Frequently Asked Questions
llama.cpp vs Ollama — which do I need?+
If you ask, Ollama. Ollama wraps llama.cpp with model management, OpenAI API polish, and cross-platform installers. Reach for raw llama.cpp when you need control Ollama doesn’t expose — custom quantization flags, unusual hardware, or embedding inference inside another product.
Is llama.cpp only for Llama models?+
Despite the name, no. It runs Llama, Qwen, Mistral, Gemma, DeepSeek, Phi, Command-R, Yi, and dozens more — any architecture supported in the GGUF format. The community adds new architectures regularly.

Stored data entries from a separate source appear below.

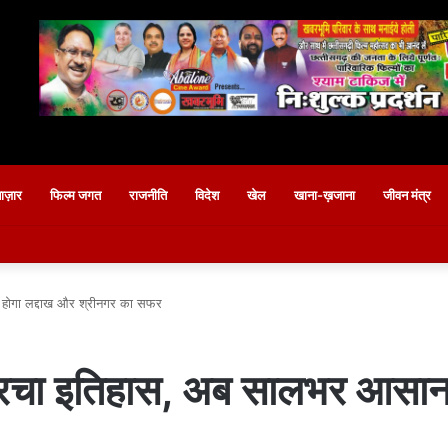
बाज़ार
फिल्म जगत
राजनीति
विदेश
खेल
खाना-ख़जाना
जीवन मंत्र
 होगा लद्दाख और श्रीनगर का सफर
ं रचा इतिहास, अब सालभर आसान 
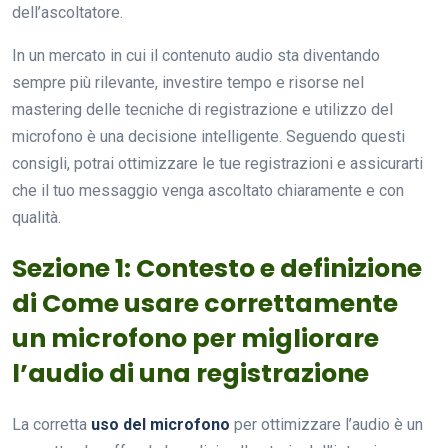
dell’ascoltatore.
In un mercato in cui il contenuto audio sta diventando
sempre più rilevante, investire tempo e risorse nel
mastering delle tecniche di registrazione e utilizzo del
microfono è una decisione intelligente. Seguendo questi
consigli, potrai ottimizzare le tue registrazioni e assicurarti
che il tuo messaggio venga ascoltato chiaramente e con
qualità.
Sezione 1: Contesto e definizione
di Come usare correttamente
un microfono per migliorare
l’audio di una registrazione
La corretta
uso del microfono
per ottimizzare l’audio è un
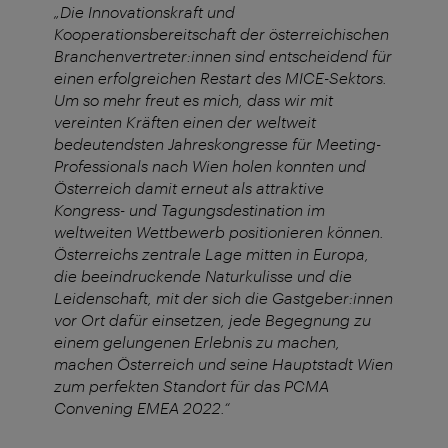
„Die Innovationskraft und
Kooperationsbereitschaft der österreichischen
Branchenvertreter:innen sind entscheidend für
einen erfolgreichen Restart des MICE-Sektors.
Um so mehr freut es mich, dass wir mit
vereinten Kräften einen der weltweit
bedeutendsten Jahreskongresse für Meeting-
Professionals nach Wien holen konnten und
Österreich damit erneut als attraktive
Kongress- und Tagungsdestination im
weltweiten Wettbewerb positionieren können.
Österreichs zentrale Lage mitten in Europa,
die beeindruckende Naturkulisse und die
Leidenschaft, mit der sich die Gastgeber:innen
vor Ort dafür einsetzen, jede Begegnung zu
einem gelungenen Erlebnis zu machen,
machen Österreich und seine Hauptstadt Wien
zum perfekten Standort für das PCMA
Convening EMEA 2022.“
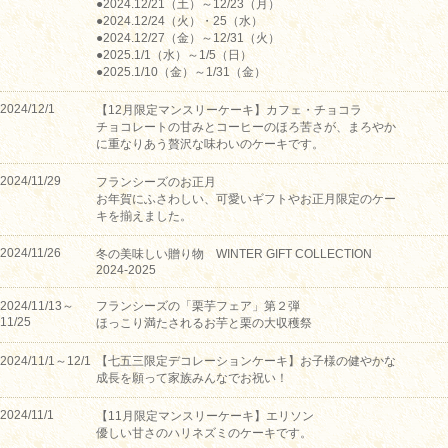
●2024.12/21（土）～12/23（月）
●2024.12/24（火）・25（水）
●2024.12/27（金）～12/31（火）
●2025.1/1（水）～1/5（日）
●2025.1/10（金）～1/31（金）
2024/12/1
【12月限定マンスリーケーキ】カフェ・チョコラ
チョコレートの甘みとコーヒーのほろ苦さが、まろやか
に重なりあう贅沢な味わいのケーキです。
2024/11/29
フランシーズのお正月
お年賀にふさわしい、可愛いギフトやお正月限定のケー
キを揃えました。
2024/11/26
冬の美味しい贈り物 WINTER GIFT COLLECTION
2024-2025
2024/11/13～
フランシーズの「栗芋フェア」第２弾
11/25
ほっこり満たされるお芋と栗の大収穫祭
2024/11/1～12/1
【七五三限定デコレーションケーキ】お子様の健やかな
成長を願って家族みんなでお祝い！
2024/11/1
【11月限定マンスリーケーキ】エリソン
優しい甘さのハリネズミのケーキです。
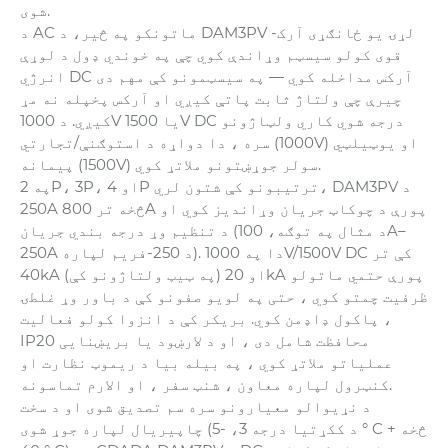
شوی.
د AC ماتونکو په څیر، د DAM3PV لړۍ یو ځانګړی آرک-
قوی کولو سیسټم وړاندې کوي چې په خوندي ډول د لوړې
انرژي DC آرکس مداخله کوي — په سیسټمونو کې مهم دی
چیرې چې ولتاژ ثابت پاتې کیږي او آرکس پخپله نه مړ
کیږي. د 1000V یا 1500V DC درجه شوي کاري ولټاژونو
سره ، دا دواړه د استوګنې/تجارتي (1000V) او یوټیلټي
پیمانه (1500V) سولر جوړښتونو ملاتړ کوي.
په 2P، 3P، او 4P ترتیبونو کې شتون لري، DAM3PV د
250A څخه تر 800A پورې د چوکاټ جریان وړاندیز کوي او
د تنظیم وړ درجه بندي جریان (د مثال په توګه، 100A–
250A د 250-فریم لپاره). دا په 1000V/1500V DC کې تر
40kA (په ټیټ ولتاژونو کې) او 20kA پورې حتمي ماتولو
ظرفیت چمتو کوي ، حتی په لویو صفونو کې د باور وړ غلطۍ
پاکول ډاډمن کوي. بریکر کې د انزوا کولو فعالیت ،
IP20 محافظت شامل دی ، او د لارښود یا بریښنایی
عملیاتو ملاتړ کوي ، په بیله بیا د ریموټ نظارت او
کنټرول لپاره معاون ، شنټ سفر ، او الارم تماسونه.
د نړیوالو معیارونو سره سم تصدیق شوی او د سخت
چاپیریال لپاره جوړ شوی (د ککړتیا درجه 3، -5 ° C څخه +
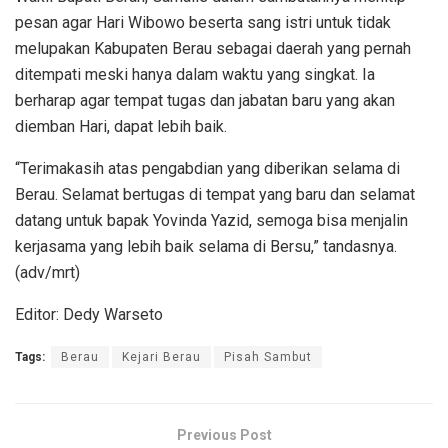
pesan agar Hari Wibowo beserta sang istri untuk tidak
melupakan Kabupaten Berau sebagai daerah yang pernah
ditempati meski hanya dalam waktu yang singkat. Ia
berharap agar tempat tugas dan jabatan baru yang akan
diemban Hari, dapat lebih baik.
“Terimakasih atas pengabdian yang diberikan selama di
Berau. Selamat bertugas di tempat yang baru dan selamat
datang untuk bapak Yovinda Yazid, semoga bisa menjalin
kerjasama yang lebih baik selama di Bersu,” tandasnya.
(adv/mrt)
Editor: Dedy Warseto
Tags:
Berau
Kejari Berau
Pisah Sambut
Previous Post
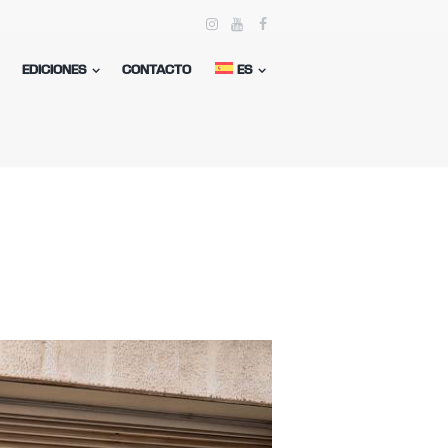
EDICIONES
CONTACTO
ES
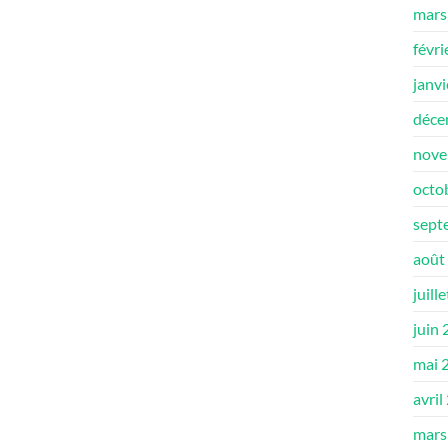
mars
févri
janv
déce
nove
octo
sept
août
juill
juin
mai 
avril
mars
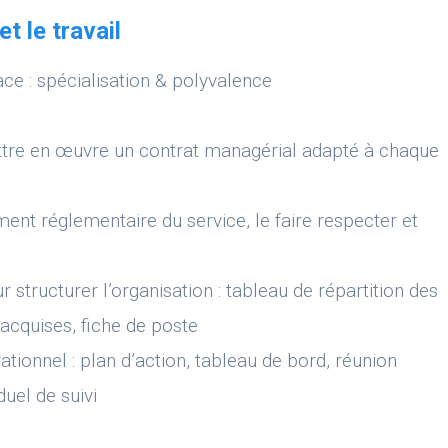
t le travail
ce : spécialisation & polyvalence
tre en œuvre un contrat managérial adapté à chaque
ment réglementaire du service, le faire respecter et
 structurer l’organisation : tableau de répartition des
acquises, fiche de poste
ationnel : plan d’action, tableau de bord, réunion
duel de suivi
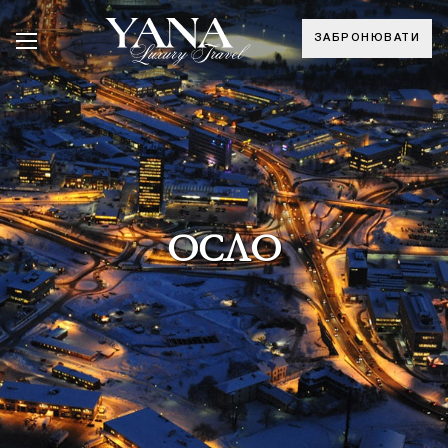
ЗАБРОНЮВАТИ
ОСЛО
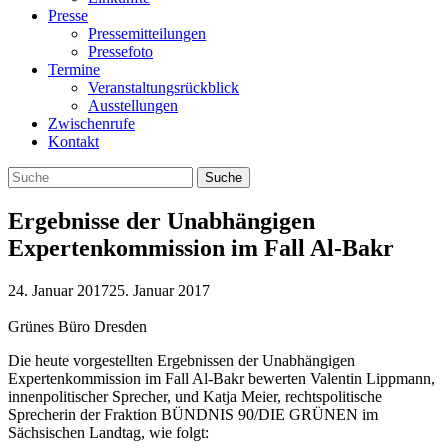
Presse
Pressemitteilungen
Pressefoto
Termine
Veranstaltungsrückblick
Ausstellungen
Zwischenrufe
Kontakt
Ergebnisse der Unabhängigen
Expertenkommission im Fall Al-Bakr
24. Januar 2017
25. Januar 2017
Grünes Büro Dresden
Die heute vorgestellten Ergebnissen der Unabhängigen
Expertenkommission im Fall Al-Bakr bewerten Valentin Lippmann,
innenpolitischer Sprecher, und Katja Meier, rechtspolitische
Sprecherin der Fraktion BÜNDNIS 90/DIE GRÜNEN im
Sächsischen Landtag, wie folgt:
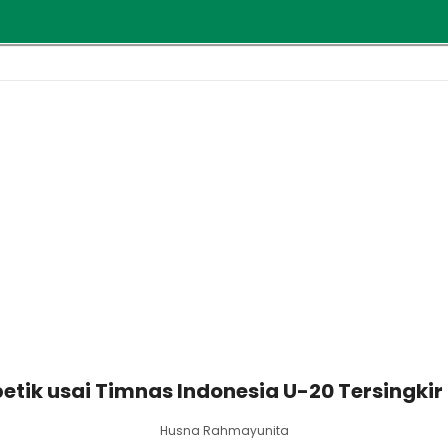
petik usai Timnas Indonesia U-20 Tersingkir 
Husna Rahmayunita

How does performance compare to GPU-only engines?+
On GPU, vLLM/TensorRT-LLM win on raw throughput at scale. For single-stream performance on a single machine, llama.cpp with CUDA is competitive. On Apple Silicon, llama.cpp Metal is close to MLX for most models; MLX pulls ahead on some architectures.
What about llama-cpp-python?+
Python bindings to the C library. Useful when embedding inference in Python apps without spinning up an HTTP server. Maintained separately; lags the main repo by days to weeks.
Can llama.cpp fine-tune?+
LoRA-style fine-tuning via llama.cpp’s finetune binary exists but is limited compared to PyTorch-based tools. For serious fine-tuning use Axolotl, Unsloth, or MLX-LM; llama.cpp is inference-first.
Is the GGUF format going away?+
Not in the foreseeable future. Active and widely supported. Legacy GGML is deprecated — use GGUF for any new model conversion.